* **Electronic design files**

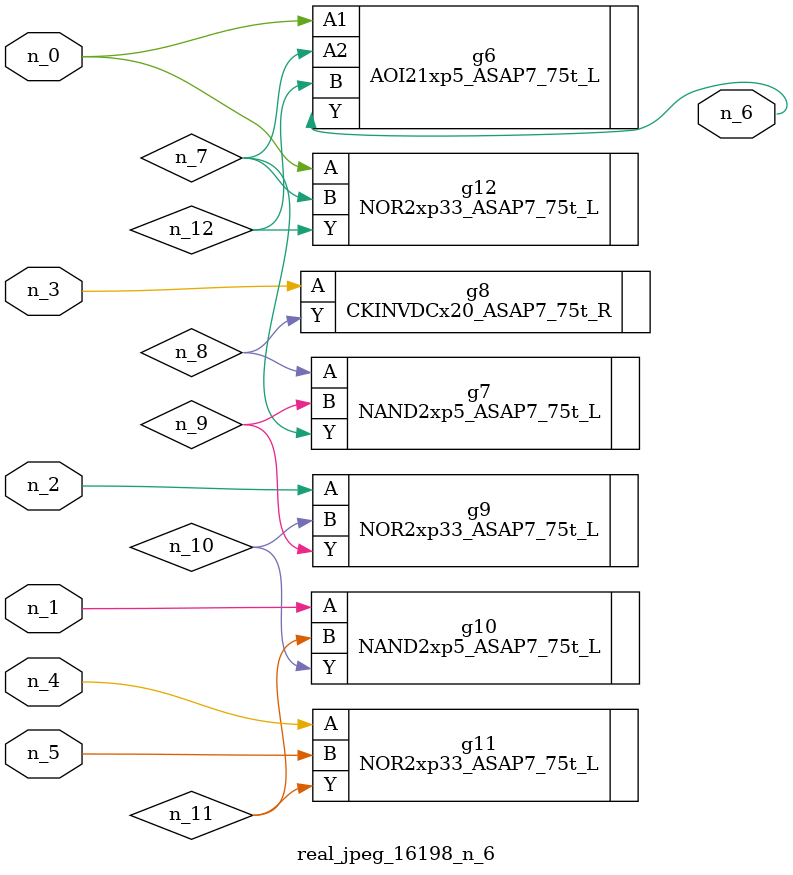
<source format=v>
module real_jpeg_16198_n_6 (n_5, n_4, n_0, n_1, n_2, n_3, n_6);

input n_5;
input n_4;
input n_0;
input n_1;
input n_2;
input n_3;

output n_6;

wire n_12;
wire n_8;
wire n_11;
wire n_7;
wire n_10;
wire n_9;

AOI21xp5_ASAP7_75t_L g6 ( 
.A1(n_0),
.A2(n_7),
.B(n_12),
.Y(n_6)
);

NOR2xp33_ASAP7_75t_L g12 ( 
.A(n_0),
.B(n_7),
.Y(n_12)
);

NAND2xp5_ASAP7_75t_L g10 ( 
.A(n_1),
.B(n_11),
.Y(n_10)
);

NOR2xp33_ASAP7_75t_L g9 ( 
.A(n_2),
.B(n_10),
.Y(n_9)
);

CKINVDCx20_ASAP7_75t_R g8 ( 
.A(n_3),
.Y(n_8)
);

NOR2xp33_ASAP7_75t_L g11 ( 
.A(n_4),
.B(n_5),
.Y(n_11)
);

NAND2xp5_ASAP7_75t_L g7 ( 
.A(n_8),
.B(n_9),
.Y(n_7)
);


endmodule
</source>
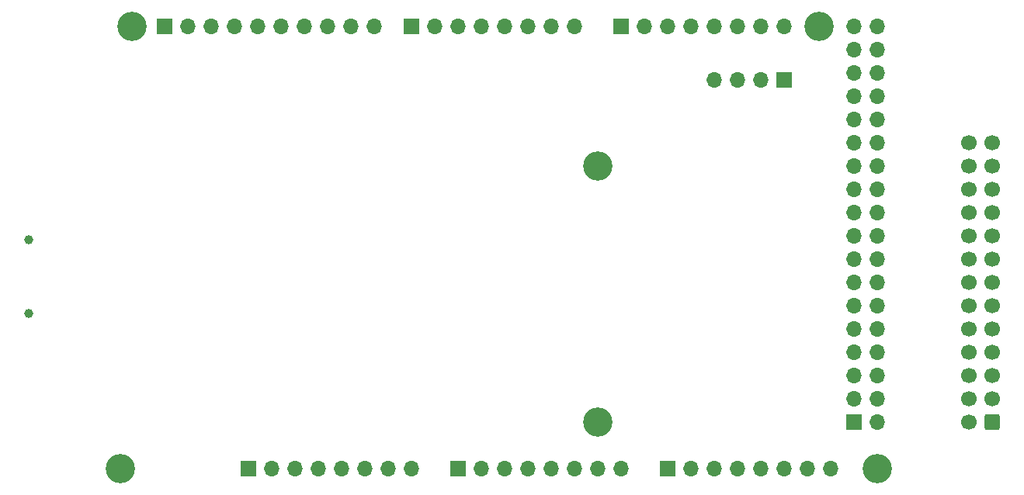
<source format=gbr>
%TF.GenerationSoftware,KiCad,Pcbnew,7.0.9*%
%TF.CreationDate,2023-11-24T14:08:55+01:00*%
%TF.ProjectId,sd-card-shield,73642d63-6172-4642-9d73-6869656c642e,rev?*%
%TF.SameCoordinates,Original*%
%TF.FileFunction,Soldermask,Bot*%
%TF.FilePolarity,Negative*%
%FSLAX46Y46*%
G04 Gerber Fmt 4.6, Leading zero omitted, Abs format (unit mm)*
G04 Created by KiCad (PCBNEW 7.0.9) date 2023-11-24 14:08:55*
%MOMM*%
%LPD*%
G01*
G04 APERTURE LIST*
G04 Aperture macros list*
%AMRoundRect*
0 Rectangle with rounded corners*
0 $1 Rounding radius*
0 $2 $3 $4 $5 $6 $7 $8 $9 X,Y pos of 4 corners*
0 Add a 4 corners polygon primitive as box body*
4,1,4,$2,$3,$4,$5,$6,$7,$8,$9,$2,$3,0*
0 Add four circle primitives for the rounded corners*
1,1,$1+$1,$2,$3*
1,1,$1+$1,$4,$5*
1,1,$1+$1,$6,$7*
1,1,$1+$1,$8,$9*
0 Add four rect primitives between the rounded corners*
20,1,$1+$1,$2,$3,$4,$5,0*
20,1,$1+$1,$4,$5,$6,$7,0*
20,1,$1+$1,$6,$7,$8,$9,0*
20,1,$1+$1,$8,$9,$2,$3,0*%
G04 Aperture macros list end*
%ADD10R,1.700000X1.700000*%
%ADD11O,1.700000X1.700000*%
%ADD12C,3.200000*%
%ADD13C,1.000000*%
%ADD14RoundRect,0.250000X0.600000X0.600000X-0.600000X0.600000X-0.600000X-0.600000X0.600000X-0.600000X0*%
%ADD15C,1.700000*%
G04 APERTURE END LIST*
D10*
%TO.C,P1*%
X193980000Y-92380000D03*
D11*
X196520000Y-92380000D03*
X193980000Y-89840000D03*
X196520000Y-89840000D03*
X193980000Y-87300000D03*
X196520000Y-87300000D03*
X193980000Y-84760000D03*
X196520000Y-84760000D03*
X193980000Y-82220000D03*
X196520000Y-82220000D03*
X193980000Y-79680000D03*
X196520000Y-79680000D03*
X193980000Y-77140000D03*
X196520000Y-77140000D03*
X193980000Y-74600000D03*
X196520000Y-74600000D03*
X193980000Y-72060000D03*
X196520000Y-72060000D03*
X193980000Y-69520000D03*
X196520000Y-69520000D03*
X193980000Y-66980000D03*
X196520000Y-66980000D03*
X193980000Y-64440000D03*
X196520000Y-64440000D03*
X193980000Y-61900000D03*
X196520000Y-61900000D03*
X193980000Y-59360000D03*
X196520000Y-59360000D03*
X193980000Y-56820000D03*
X196520000Y-56820000D03*
X193980000Y-54280000D03*
X196520000Y-54280000D03*
X193980000Y-51740000D03*
X196520000Y-51740000D03*
X193980000Y-49200000D03*
X196520000Y-49200000D03*
%TD*%
D10*
%TO.C,P2*%
X127940000Y-97460000D03*
D11*
X130480000Y-97460000D03*
X133020000Y-97460000D03*
X135560000Y-97460000D03*
X138100000Y-97460000D03*
X140640000Y-97460000D03*
X143180000Y-97460000D03*
X145720000Y-97460000D03*
%TD*%
D10*
%TO.C,P3*%
X150800000Y-97460000D03*
D11*
X153340000Y-97460000D03*
X155880000Y-97460000D03*
X158420000Y-97460000D03*
X160960000Y-97460000D03*
X163500000Y-97460000D03*
X166040000Y-97460000D03*
X168580000Y-97460000D03*
%TD*%
D10*
%TO.C,P4*%
X173660000Y-97460000D03*
D11*
X176200000Y-97460000D03*
X178740000Y-97460000D03*
X181280000Y-97460000D03*
X183820000Y-97460000D03*
X186360000Y-97460000D03*
X188900000Y-97460000D03*
X191440000Y-97460000D03*
%TD*%
D10*
%TO.C,P5*%
X118796000Y-49200000D03*
D11*
X121336000Y-49200000D03*
X123876000Y-49200000D03*
X126416000Y-49200000D03*
X128956000Y-49200000D03*
X131496000Y-49200000D03*
X134036000Y-49200000D03*
X136576000Y-49200000D03*
X139116000Y-49200000D03*
X141656000Y-49200000D03*
%TD*%
D10*
%TO.C,P6*%
X145720000Y-49200000D03*
D11*
X148260000Y-49200000D03*
X150800000Y-49200000D03*
X153340000Y-49200000D03*
X155880000Y-49200000D03*
X158420000Y-49200000D03*
X160960000Y-49200000D03*
X163500000Y-49200000D03*
%TD*%
D10*
%TO.C,P7*%
X168580000Y-49200000D03*
D11*
X171120000Y-49200000D03*
X173660000Y-49200000D03*
X176200000Y-49200000D03*
X178740000Y-49200000D03*
X181280000Y-49200000D03*
X183820000Y-49200000D03*
X186360000Y-49200000D03*
%TD*%
D12*
%TO.C,MH6*%
X196520000Y-97460000D03*
%TD*%
D13*
%TO.C,J2*%
X103975000Y-72525000D03*
X103975000Y-80525000D03*
%TD*%
D12*
%TO.C,MH1*%
X115240000Y-49200000D03*
%TD*%
D10*
%TO.C,J1*%
X186360000Y-55050000D03*
D11*
X183820000Y-55050000D03*
X181280000Y-55050000D03*
X178740000Y-55050000D03*
%TD*%
D14*
%TO.C,J3*%
X209000000Y-92380000D03*
D15*
X206460000Y-92380000D03*
X209000000Y-89840000D03*
X206460000Y-89840000D03*
X209000000Y-87300000D03*
X206460000Y-87300000D03*
X209000000Y-84760000D03*
X206460000Y-84760000D03*
X209000000Y-82220000D03*
X206460000Y-82220000D03*
X209000000Y-79680000D03*
X206460000Y-79680000D03*
X209000000Y-77140000D03*
X206460000Y-77140000D03*
X209000000Y-74600000D03*
X206460000Y-74600000D03*
X209000000Y-72060000D03*
X206460000Y-72060000D03*
X209000000Y-69520000D03*
X206460000Y-69520000D03*
X209000000Y-66980000D03*
X206460000Y-66980000D03*
X209000000Y-64440000D03*
X206460000Y-64440000D03*
X209000000Y-61900000D03*
X206460000Y-61900000D03*
%TD*%
D12*
%TO.C,MH2*%
X113970000Y-97460000D03*
%TD*%
%TO.C,MH3*%
X166040000Y-64440000D03*
%TD*%
%TO.C,MH4*%
X166040000Y-92380000D03*
%TD*%
%TO.C,MH5*%
X190170000Y-49200000D03*
%TD*%
M02*

</source>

* **Exercise details**
Wherever the string "input" appears in the data above, copy the line it sits in.

* **Response below**
input n_5;
input n_4;
input n_0;
input n_1;
input n_2;
input n_3;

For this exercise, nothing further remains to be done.